¿Por qué los argentinos no tienen los hijos que desean? La cifra que preocupa a los especialistas
El 57% de los argentinos de 18 a 45 años desea tener más hijos, pero la economía y la inestabilidad laboral lo impiden. ¿Qué revela este dato sobre el futuro del país?
En pleno debate por la caída de la natalidad en la Argentina, un dato sorprende: el 57% de las personas de entre 18 y 45 años quiere tener más hijos de los que tiene, pero la situación económica y la falta de estabilidad laboral se lo impiden.
La revelación surgió de un relevamiento que muestra que el deseo de formar una familia numerosa sigue intacto en gran parte de la población, aunque choca contra una realidad que obliga a postergar o directamente descartar ese plan.
Quién está detrás de este análisis
Mariana Isasi, jefa de Oficina del Fondo de Población de las Naciones Unidas (UNFPA) en Argentina, fue la encargada de dar a conocer estos datos durante una entrevista en Aura Stream TN. La especialista fue contundente al explicar el motivo principal: 'El factor económico es lo más importante'.
Las personas de 18 a 45 años, según detalló, quisieran tener más hijos, pero no los tienen 'principalmente por cuestiones económicas y por la estabilidad laboral'.

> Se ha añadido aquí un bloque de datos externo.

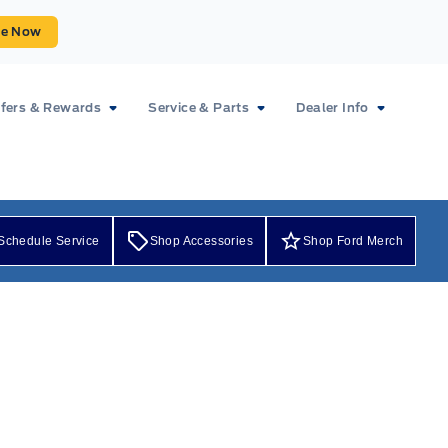
ue Now
fers & Rewards
Service & Parts
Dealer Info
Schedule Service
Shop Accessories
Shop Ford Merch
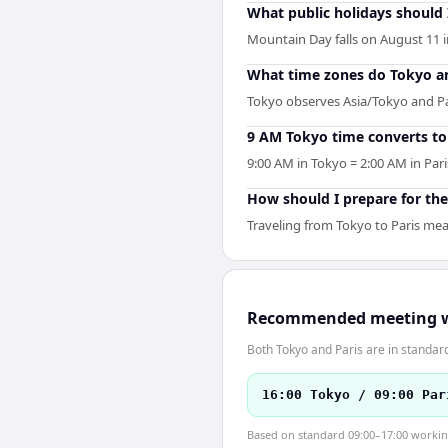
What public holidays should
Mountain Day falls on August 11 i
What time zones do Tokyo an
Tokyo observes Asia/Tokyo and Par
9 AM Tokyo time converts to 
9:00 AM in Tokyo = 2:00 AM in Pari
How should I prepare for the
Traveling from Tokyo to Paris mea
Recommended meeting 
Both Tokyo and Paris are in standar
16:00 Tokyo / 09:00 Par
Based on standard 09:00–17:00 working 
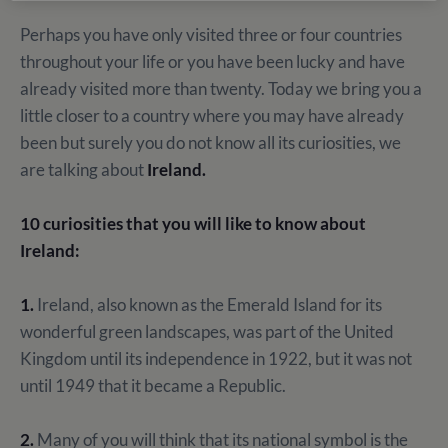
Perhaps you have only visited three or four countries
throughout your life or you have been lucky and have
already visited more than twenty. Today we bring you a
little closer to a country where you may have already
been but surely you do not know all its curiosities, we
are talking about
Ireland.
10 curiosities that you will like to know about
Ireland:
1.
Ireland, also known as the Emerald Island for its
wonderful green landscapes, was part of the United
Kingdom until its independence in 1922, but it was not
until 1949 that it became a Republic.
2.
Many of you will think that its national symbol is the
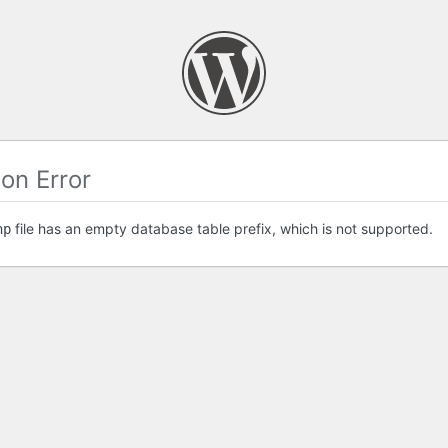
on Error
file has an empty database table prefix, which is not supported.
hp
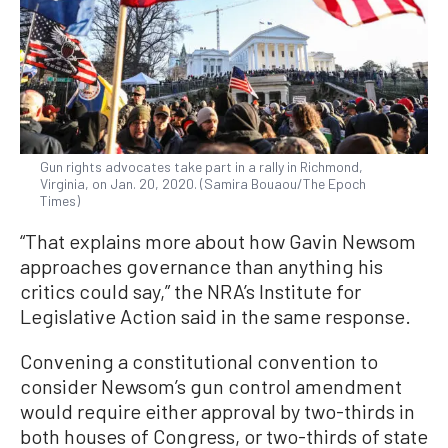
Gun rights advocates take part in a rally in Richmond,
Virginia, on Jan. 20, 2020. (Samira Bouaou/The Epoch
Times)
“That explains more about how Gavin Newsom
approaches governance than anything his
critics could say,” the NRA’s Institute for
Legislative Action said in the same response.
Convening a constitutional convention to
consider Newsom’s gun control amendment
would require either approval by two-thirds in
both houses of Congress, or two-thirds of state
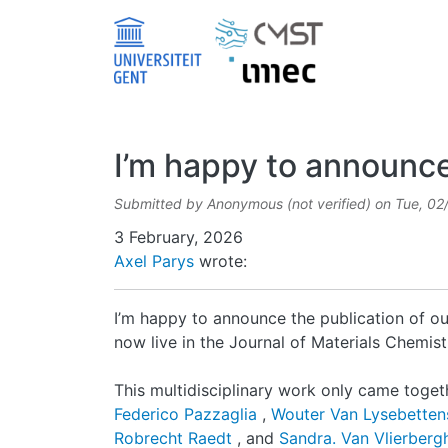
Skip to main content
I’m happy to announce 
Submitted by
Anonymous (not verified)
on
Tue, 02
Date
3 February, 2026
Axel Parys
wrote:
I’m happy to announce the publication of ou
now live in the Journal of Materials Chemist
This multidisciplinary work only came toget
Federico Pazzaglia
,
Wouter Van Lysebette
Robrecht Raedt
, and
Sandra. Van Vlierber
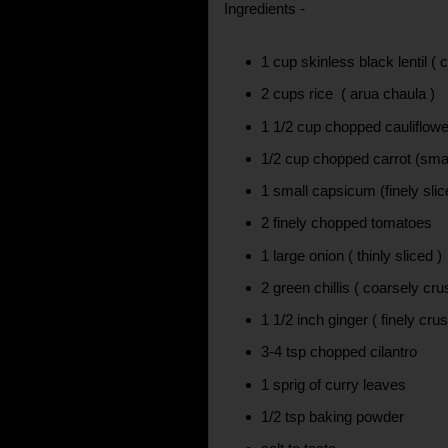
Ingredients -
1 cup skinless black lentil ( 
2 cups rice ( arua chaula )
1 1/2 cup chopped cauliflower
1/2 cup chopped carrot (smal
1 small capsicum (finely slic
2 finely chopped tomatoes
1 large onion ( thinly sliced )
2 green chillis ( coarsely cr
1 1/2 inch ginger ( finely cru
3-4 tsp chopped cilantro
1 sprig of curry leaves
1/2 tsp baking powder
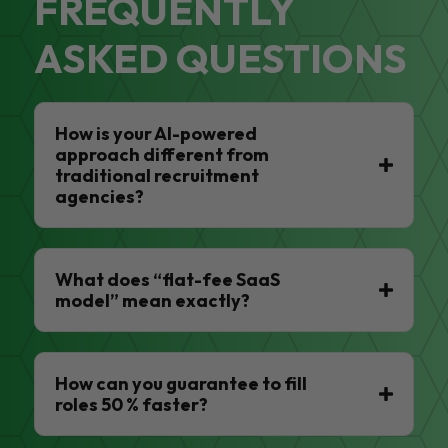
FREQUENTLY
ASKED QUESTIONS
How is your AI-powered
approach different from
traditional recruitment
agencies?
What does “flat-fee SaaS
model” mean exactly?
How can you guarantee to fill
roles 50 % faster?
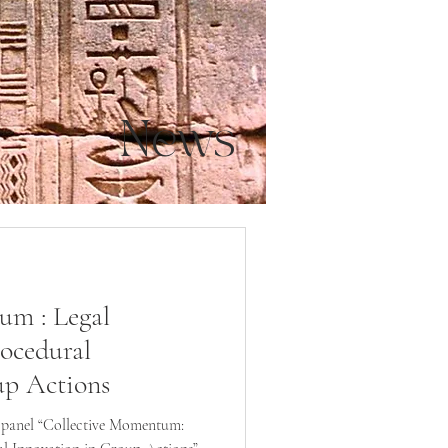
News
um : Legal
ocedural
up Actions
e panel “Collective Momentum:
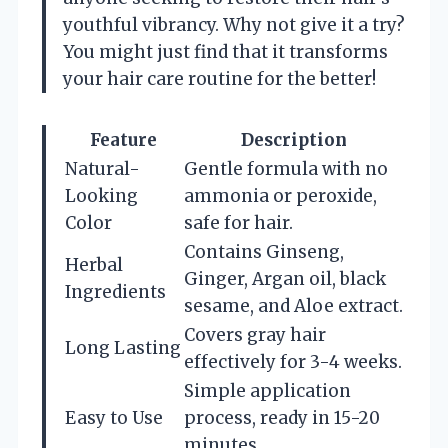
youthful vibrancy. Why not give it a try?
You might just find that it transforms
your hair care routine for the better!
Feature
Description
Natural-
Gentle formula with no
Looking
ammonia or peroxide,
Color
safe for hair.
Contains Ginseng,
Herbal
Ginger, Argan oil, black
Ingredients
sesame, and Aloe extract.
Covers gray hair
Long Lasting
effectively for 3-4 weeks.
Simple application
Easy to Use
process, ready in 15-20
minutes.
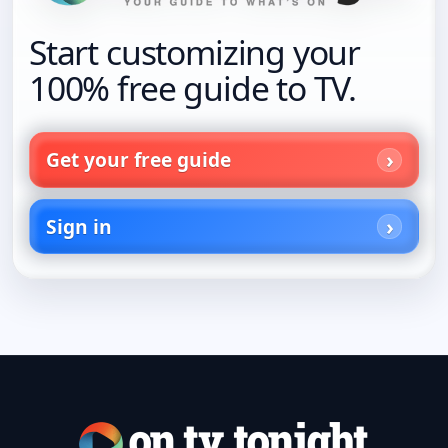
Start customizing your
100% free guide to TV.
Get your free guide
Sign in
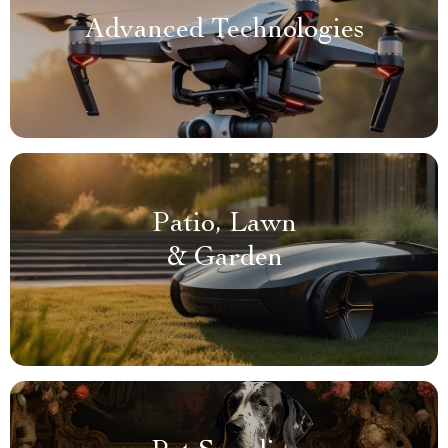
Advanced Technologies
Patio, Lawn
& Garden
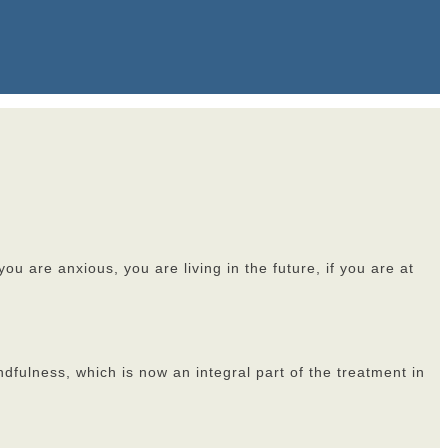
u are anxious, you are living in the future, if you are at
ndfulness, which is now an integral part of the treatment in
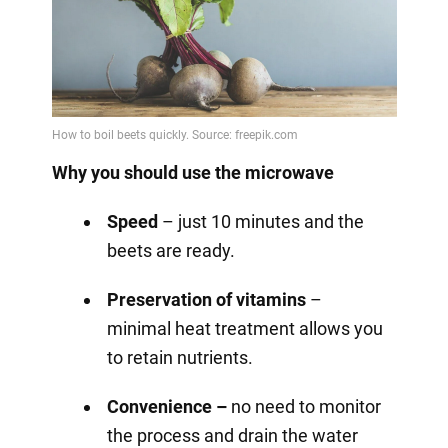
Why you should use the microwave
Speed
– just 10 minutes and the
beets are ready.
Preservation of vitamins
–
minimal heat treatment allows you
to retain nutrients.
Convenience –
no need to monitor
the process and drain the water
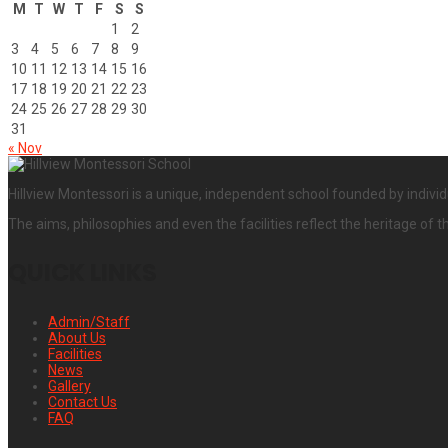
M
T
W
T
F
S
S
1
2
3
4
5
6
7
8
9
10
11
12
13
14
15
16
17
18
19
20
21
22
23
24
25
26
27
28
29
30
31
« Nov
Hillview Montessori is a unique, independent school founded by individ
The aims, philosophies and even the facilities reflect the heritage of t
QUICK LINKS
Admin/Staff
About Us
Facilities
News
Gallery
Contact Us
FAQ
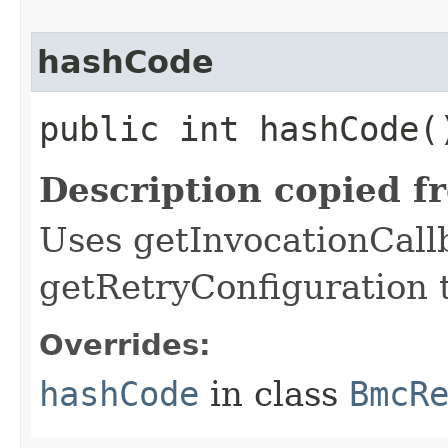
hashCode
public int hashCode(
Description copied f
Uses getInvocationCall
getRetryConfiguration 
Overrides:
hashCode
in class
BmcR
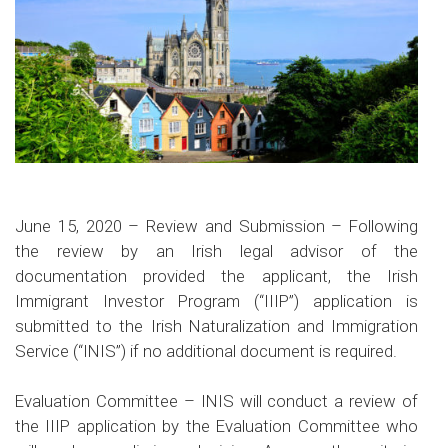
June 15, 2020
– Review and Submission –
Following
the review by an Irish legal advisor of the
documentation provided the applicant, the Irish
Immigrant Investor Program (“IIIP”) application is
submitted to the Irish Naturalization and Immigration
Service (“INIS”) if no additional document is required.
Evaluation Committee –
INIS will conduct a review of
the IIIP application by the Evaluation Committee who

La tasa de fecundidad se desplomó un 50% en diez años
El contexto no podría ser más complejo. La tasa de fecundidad en la Argentina llegó a 1,2 hijos por mujer, lo que representa una caída del 50% en la última década. Detrás de este fenómeno no solo están los problemas económicos, sino también la incertidumbre laboral.
Según las estimaciones que mencionó Isasi, criar a un hijo demanda alrededor de $700.000 mensuales, un monto que varía según el lugar de residencia y las condiciones de cada familia. Una cifra que, para muchos, resulta imposible de afrontar.
Sin embargo, el dinero no es el único factor que pesa a la hora de decidir. También cambió la forma en que muchas mujeres conciben su futuro y el lugar que le asignan a la maternidad dentro de sus proyectos personales.
'Las mujeres hemos decidido también y pensado qué queremos hacer y la maternidad no es el único destino', planteó Isasi. La posibilidad de continuar con el desarrollo profesional también influye en la decisión de postergar o reducir la cantidad de hijos.
La maternidad, cada vez más tarde
Otro dato que marca tendencia es la edad en la que las mujeres tienen su primer hijo. Según explicó la representante del UNFPA, ese momento se fue corriendo paulatinamente y hoy el promedio ronda los 29 años.
Esta postergación tiene consecuencias directas: cuanto más se demora la decisión, menor es el tiempo disponible para concretar el proyecto familiar que se había imaginado. Un círculo que termina impactando en la cantidad final de hijos.
Para Isasi, el desafío es analizar este escenario sin caer en el alarmismo. 'La propuesta tiene que ver con no pensarlo como una crisis, sino como una oportunidad de qué podemos hacer con esta sociedad que se está gestando', sostuvo.
El cambio demográfico tendrá impacto en distintos ámbitos, desde las escuelas hasta el mercado laboral y los sistemas de cuidado. Por eso, la especialista consideró necesario pensar políticas que mejoren las condiciones de vida de las familias.
Entre las medidas que mencionó se destacan la inversión en educación, la reducción de la mortalidad materna, evitar que los chicos crezcan en situación de pobreza y garantizar el acceso a trabajos formales y estables.
'Hay que pensar cómo generamos oportunidades para quienes somos y para quienes seremos', resumió Isasi, dejando en claro que el futuro demográfico del país está en juego.